[Document text Boundary: Start]
Although residual resampling is primarily used for designed experiments, this article uses the same data set as in the previous article: the weights (Y) and heights (X) of 19 students. Therefore, you can compare the results of the two bootstrap methods. As in the previous article, this article uses the bootstrap to examine the sampling distribution and variance of the parameter estimates (the regression coefficients).

Bootstrap residuals

The following steps show how to bootstrap residuals in a regression analysis:

  1. Fit a regression model that regresses the original response, Y, onto the explanatory variables, X. Save the predicted values (YPred) and the residual values (R).
  2. A bootstrap sample consists of forming a new response vector as Yi, Boot = Yi, Pred + Rrand, where Yi, Pred is the i_th predicted value and Rrand is chosen randomly (with replacement) from the residuals in Step 1. Create B samples, where B is a large number.
  3. For each bootstrap sample, fit a regression model that regresses YBoot onto X.
  4. The bootstrap distribution is the union of all the statistics that you computed in Step 3. Analyze the bootstrap distribution to estimate standard errors and confidence intervals for the parameters.

Step 1: Fit a model, save predicted and residual values

To demonstrate residual resampling, I will use procedures in Base SAS and SAS/STAT. (A SAS/IML solution is presented at the end of this article.) The following statements create the data and rename the response variable (Weight) and the explanatory variable (X) so that their roles are clear. Step 1 of the residual bootstrap is to fit a model and save the predicted and residual values:

data sample(keep=x y);
   set Sashelp.Class(rename=(Weight=Y Height=X));
run;
 
/* 1. compute value of the statistic on original data */
proc reg data=Sample plots=none;
   model Y = X / CLB covb;
   output out=RegOut predicted=Pred residual=Resid;
run; quit;
 
%let IntEst = -143.02692;  /* set some macro variables for later use */
%let XEst   =    3.89903;
%let nObs   =   19;

Step 2: Form the bootstrap resamples

The second step is to randomly draw residuals and use them to generate new response vectors from the predicted values of the fitted model. There are several ways to do this. If you have SAS 9.4m5 (SAS/STAT 14.3), you can use PROC SURVEYSELECT to select and output the residuals in a random order. An alternative method that uses the SAS DATA step is shown below. The program reads the residuals into an array. For each original observation, it adds a random residual to the predicted response. It does this B times, where B = 5,000. It then sorts the data by the SampleID variable so that the B bootstrap samples are ready to be analyzed.
[Document text Boundary: End]
[Entries shown Boundary: Start]
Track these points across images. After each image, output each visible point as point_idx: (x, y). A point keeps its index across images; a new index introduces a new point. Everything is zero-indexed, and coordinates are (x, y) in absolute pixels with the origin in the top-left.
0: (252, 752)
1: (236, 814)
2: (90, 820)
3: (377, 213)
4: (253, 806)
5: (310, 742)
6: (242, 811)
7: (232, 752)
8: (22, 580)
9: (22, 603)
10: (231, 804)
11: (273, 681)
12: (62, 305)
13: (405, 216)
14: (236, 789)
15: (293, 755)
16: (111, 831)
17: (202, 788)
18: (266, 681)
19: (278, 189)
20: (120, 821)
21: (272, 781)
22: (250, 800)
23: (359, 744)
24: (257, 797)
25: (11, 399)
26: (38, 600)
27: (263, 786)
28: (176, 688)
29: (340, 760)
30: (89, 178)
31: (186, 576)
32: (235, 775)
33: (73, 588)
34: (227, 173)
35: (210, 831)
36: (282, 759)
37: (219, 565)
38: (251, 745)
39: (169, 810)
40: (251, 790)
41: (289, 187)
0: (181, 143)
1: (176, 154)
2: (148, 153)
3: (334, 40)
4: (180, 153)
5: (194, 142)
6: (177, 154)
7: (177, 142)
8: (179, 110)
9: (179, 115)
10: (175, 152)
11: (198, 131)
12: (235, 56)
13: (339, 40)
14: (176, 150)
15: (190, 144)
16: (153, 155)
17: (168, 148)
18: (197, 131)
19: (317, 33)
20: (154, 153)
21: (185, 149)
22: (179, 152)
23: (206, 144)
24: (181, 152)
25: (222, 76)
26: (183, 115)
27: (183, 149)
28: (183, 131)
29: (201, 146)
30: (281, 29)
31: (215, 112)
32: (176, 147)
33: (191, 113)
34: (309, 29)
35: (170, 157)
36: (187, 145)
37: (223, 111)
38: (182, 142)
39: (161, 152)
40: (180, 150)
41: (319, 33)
[Entries shown Boundary: End]
[Entries shown Boundary: Start]
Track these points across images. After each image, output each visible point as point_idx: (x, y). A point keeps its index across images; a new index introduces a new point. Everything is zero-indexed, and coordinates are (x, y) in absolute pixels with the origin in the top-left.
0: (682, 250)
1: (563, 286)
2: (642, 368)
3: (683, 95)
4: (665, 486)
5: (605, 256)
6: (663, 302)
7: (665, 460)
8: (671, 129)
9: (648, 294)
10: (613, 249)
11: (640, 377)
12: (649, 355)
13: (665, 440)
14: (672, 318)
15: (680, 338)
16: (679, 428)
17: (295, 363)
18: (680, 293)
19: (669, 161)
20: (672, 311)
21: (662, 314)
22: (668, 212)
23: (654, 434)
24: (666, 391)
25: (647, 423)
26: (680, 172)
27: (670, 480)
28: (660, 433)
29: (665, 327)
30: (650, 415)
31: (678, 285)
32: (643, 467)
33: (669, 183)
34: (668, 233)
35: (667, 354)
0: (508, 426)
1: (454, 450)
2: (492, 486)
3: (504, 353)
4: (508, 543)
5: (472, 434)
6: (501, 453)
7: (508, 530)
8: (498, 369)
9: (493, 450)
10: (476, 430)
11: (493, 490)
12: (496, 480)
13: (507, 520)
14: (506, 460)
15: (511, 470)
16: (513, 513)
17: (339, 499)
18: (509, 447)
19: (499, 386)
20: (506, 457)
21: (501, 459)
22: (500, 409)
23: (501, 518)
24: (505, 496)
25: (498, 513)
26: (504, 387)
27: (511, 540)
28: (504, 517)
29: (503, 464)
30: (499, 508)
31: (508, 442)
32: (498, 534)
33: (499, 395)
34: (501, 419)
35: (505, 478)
[Entries shown Boundary: End]
[Entries shown Boundary: Start]
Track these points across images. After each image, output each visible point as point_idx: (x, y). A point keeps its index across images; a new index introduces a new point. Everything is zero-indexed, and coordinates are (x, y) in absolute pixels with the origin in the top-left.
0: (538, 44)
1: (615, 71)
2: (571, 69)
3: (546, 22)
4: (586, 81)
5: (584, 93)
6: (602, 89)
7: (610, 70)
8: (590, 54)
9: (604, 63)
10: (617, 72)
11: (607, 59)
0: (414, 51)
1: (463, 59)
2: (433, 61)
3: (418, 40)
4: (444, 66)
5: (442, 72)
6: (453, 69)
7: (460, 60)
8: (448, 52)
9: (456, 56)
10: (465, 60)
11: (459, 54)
[Entries shown Boundary: End]
▶ What you have to do: Write out the passage of the residual bootstrap text from "The following steps" to "a large number." word for word, including both ends.

▶ Your solution:
The following steps show how to bootstrap residuals in a regression analysis:

  1. Fit a regression model that regresses the original response, Y, onto the explanatory variables, X. Save the predicted values (YPred) and the residual values (R).
  2. A bootstrap sample consists of forming a new response vector as Yi, Boot = Yi, Pred + Rrand, where Yi, Pred is the i_th predicted value and Rrand is chosen randomly (with replacement) from the residuals in Step 1. Create B samples, where B is a large number.